Rice yields already near self-sufficiency


    THERE’S no need to increase rice yields to 6 metric tons (MT) per hectare for the Philippines to become self-sufficient in the next five years, a senior International Rice Research Institute (IRRI) official said.

    “I think 6 … is a bit too high target and it’s not necessary … If we can go to about 4.5 … we are already self-sufficient by that point,” IRRI Deputy Director Bruce Tolentino said in a roundtable interview with editors and reporters of The Manila Times.

    “You don’t have to be to have a very, very high target,” he added.

    With the Philippines rice yields having hit 3.87 MT per hectare last year, Tolentino said: “It’s doable and I think I would say that kind of a target is achievable within the medium term.”

    Underscoring the importance of new technologies to ensure the continued sustainability of production, he said Filipino rice farmers should now use climate-resilient crops and other interventions given increased weather-related risks.

    “I do believe that Filipino farmers are very technology-friendly, and if we focus on improving yields, I believe we can achieve it,” he said.

    “It’s not necessarily higher yield, but at least it’s a loss prevention,” the IRRI official added.

    Tolentino also said that it was very important to have consistent programs and investments to attain rice self-sufficiency in the next five years.
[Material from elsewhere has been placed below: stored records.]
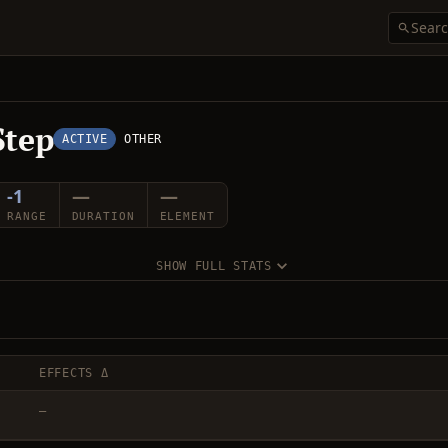
Step
ACTIVE
OTHER
-1
—
—
RANGE
DURATION
ELEMENT
SHOW FULL STATS
EFFECTS Δ
—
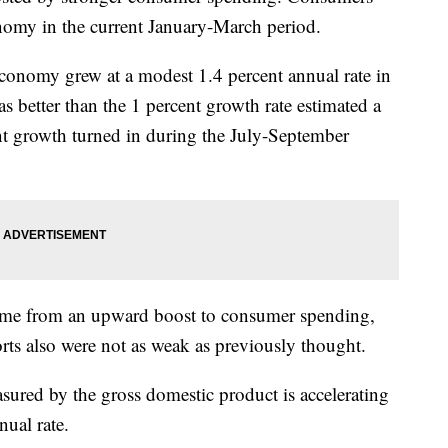
nomy in the current January-March period.
onomy grew at a modest 1.4 percent annual rate in
 better than the 1 percent growth rate estimated a
nt growth turned in during the July-September
 came from an upward boost to consumer spending,
orts also were not as weak as previously thought.
ured by the gross domestic product is accelerating
nual rate.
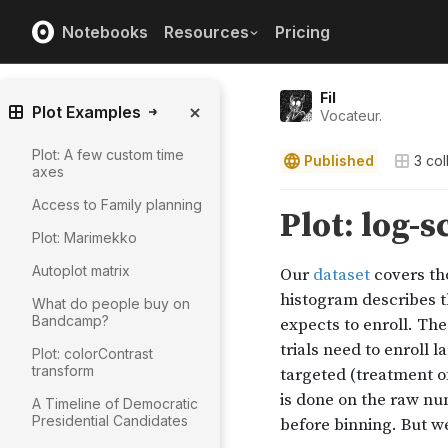
Notebooks
Resources
Pricing
Fil
Plot Examples
Vocateur.
Plot: A few custom time
Published
3
col
axes
Access to Family planning
Plot: Marimekko
Autoplot matrix
What do people buy on
Bandcamp?
Plot: colorContrast
transform
A Timeline of Democratic
Presidential Candidates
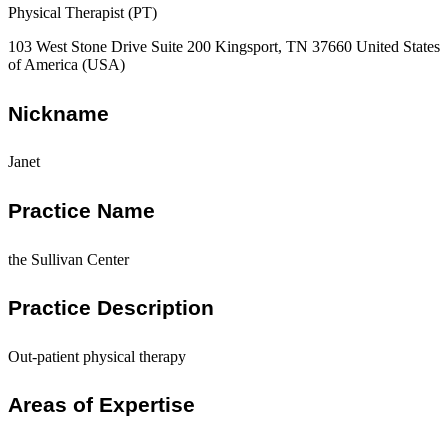
Physical Therapist (PT)
103 West Stone Drive Suite 200 Kingsport, TN 37660 United States
of America (USA)
Nickname
Janet
Practice Name
the Sullivan Center
Practice Description
Out-patient physical therapy
Areas of Expertise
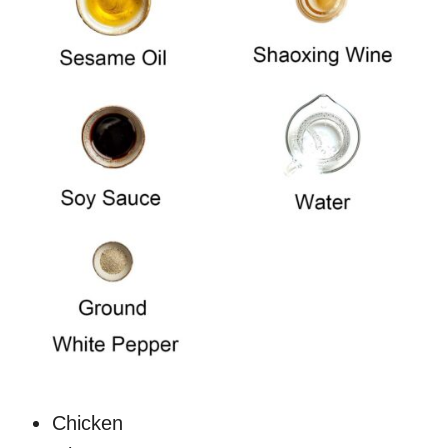
Chicken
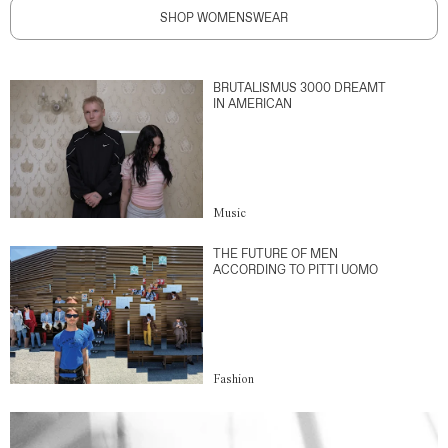
SHOP WOMENSWEAR
BRUTALISMUS 3000 DREAMT
IN AMERICAN
Music
THE FUTURE OF MEN
ACCORDING TO PITTI UOMO
Fashion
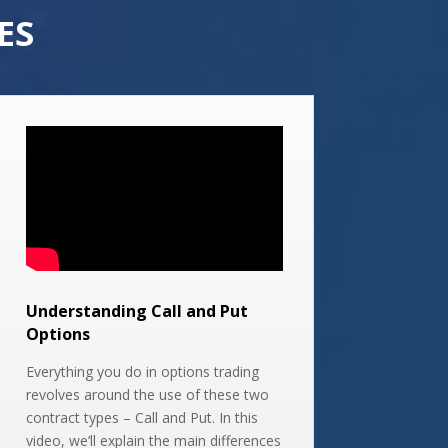
ES
Understanding Call and Put
Options
Everything you do in options trading
revolves around the use of these two
contract types – Call and Put. In this
video, we’ll explain the main differences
    “These include irrigation, rural infrastructure, improving seeds, and the local government units must be assisted so that they can extend the technology to farmers,” he said.

    Tolentino said that while self-sufficiency was “powerful message” for ordinary Filipinos, other goals could be considered such as ideal yields or even nutritional benefits.

    Existing science already allows for higher yields and nutritional values, he noted that the country was lacking in terms of investments in agriculture research and development, and not just in terms of rice.

    “I do believe that public budget should also be increased for our other commodities such as coconut, corn, and high-value crops… [T]he investment in the budget of the government should be spread out even in among all of these crops so that the farmers have a choice and they’re not imprisoned by just one crop,” he said.
    “You cannot support rice farmers only.”